Among the more than two dozen recommendations for Albuquerque and Bernalillo County was the creation of a joint advisory committee to oversee spending in the coming years and ensure accountability.
Wayne Lindstrom, Bernalillo County’s deputy county manager for behavioral health, described the challenges of planning to spend funds disbursed over a long period of time.
“The challenge became, how do we make some one-time investments over the course of the next three years that will enhance sustainability, while at the same time not incur recurring funds that we couldn’t sustain beyond year three?” he said in an interview earlier this year.
Lindstrom spoke of a “need to get much more upstream of these issues,” which is included in the strategic plan.
“If we could basically increase our investments in early prevention and early intervention, that would be money much better spent, and we’d see much better outcomes for our populace as a whole,” he said.
Bernalillo County and Albuquerque both made investments of opioid settlement funds to support expanding Albuquerque Public Schools’ counseling and clinical services to middle schools.
“APS really saw an important investment in expanding what’s available to high school students to their middle schools,” Lindstrom said.
David Morgan, a spokesperson for the New Mexico Department of Health, wrote in an email the agency has received $3.5 million annually for four years — or a total of $14 million — in opioid settlement funds, with at least $1 million per year set aside for addressing the needs of tribal communities.
The money has been used to expand medication-assisted treatment and overdose prevention through five contracts with tribal entities; to increase staff at department facilities offering substance misuse treatment; to expand the agency’s Harm Reduction Section; and to help direct patients toward medication-assisted treatment and public health care, particularly following incarceration.
S.F. ‘taking the time’
It’s unclear why the city of Santa Fe has delayed creating a spending plan.
Then-Santa Fe Mayor Alan Webber declined an interview late last year about the settlement funds through a spokesperson, who said in a statement the spending restrictions made utilizing the funds “complex.”
“At this point there is not a plan in which to discuss,” the spokesperson said.
However, a former city official told the Santa Fe Reporter in 2023 work was underway to determine how to spend the money and she expected to present a proposal to the City Council in early 2024.
Community Services Director Sandra Emory, who joined the city in 2025, said she couldn’t speak about why the previous plan didn’t materialize.
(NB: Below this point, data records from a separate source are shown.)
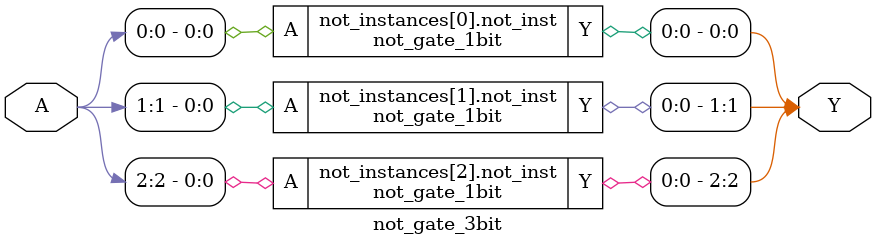
<source format=sv>
module not_gate_1bit (
    input wire A,
    output wire Y
);
    assign Y = ~A;
endmodule

module not_gate_3bit (
    input wire [2:0] A,
    output wire [2:0] Y
);
    genvar i;
    generate
        for (i = 0; i < 3; i = i + 1) begin : not_instances
            not_gate_1bit not_inst (
                .A(A[i]),
                .Y(Y[i])
            );
        end
    endgenerate
endmodule
</source>
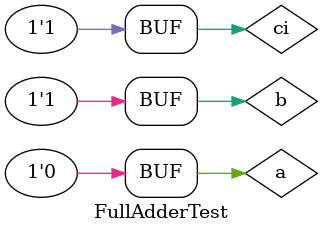
<source format=v>
`timescale 1ns / 1ps


module FullAdderTest;

	// Inputs
	reg a;
	reg b;
	reg ci;

	// Outputs
	wire s;
	wire co;

	// Instantiate the Unit Under Test (UUT)
	FullAdder uut (
		.a(a), 
		.b(b), 
		.ci(ci), 
		.s(s), 
		.co(co)
	);

	initial begin
		// Initialize Inputs
		a = 0;
		b = 0;
		ci = 0;

		// Wait 100 ns for global reset to finish
		#100;
        
        a = 1;
        b = 1;
        ci = 1;
        
        #100;
        
        a = 1;
        b = 0;
        ci = 0;
        
        #100;
        
        a = 0;
        b = 1;
        ci = 1;
        
		// Add stimulus here

	end
      
endmodule


</source>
But she said the city must be strategic about how it uses the funds.
“Taking the time to figure out how to use them appropriately and really direct them toward where they can make the most impact I’m hoping will be time well spent,” she said.
Emory said the city is working on a “rapid landscape analysis” with Vital Strategies and hopes to move quickly to start deploying money when the analysis is complete.
The effort likely will include some type of community engagement opportunity, she said, though she was not aware of any specific plans.
The city has not added any positions to help manage the settlement funds, something Emory said might need to happen in the future.
While the city’s allocation seems substantial, when weighed against the damage addiction has caused in the community, Emory said every dollar will count.
“There’s a lot of intention being put into how we’re going to spend the money,” she said, “because … the overall cost of addiction and the opioid epidemic just so far surpasses the amount of money that we are going to ever see from this fund.”
Staff writer Nicholas Gilmore contributed to this report.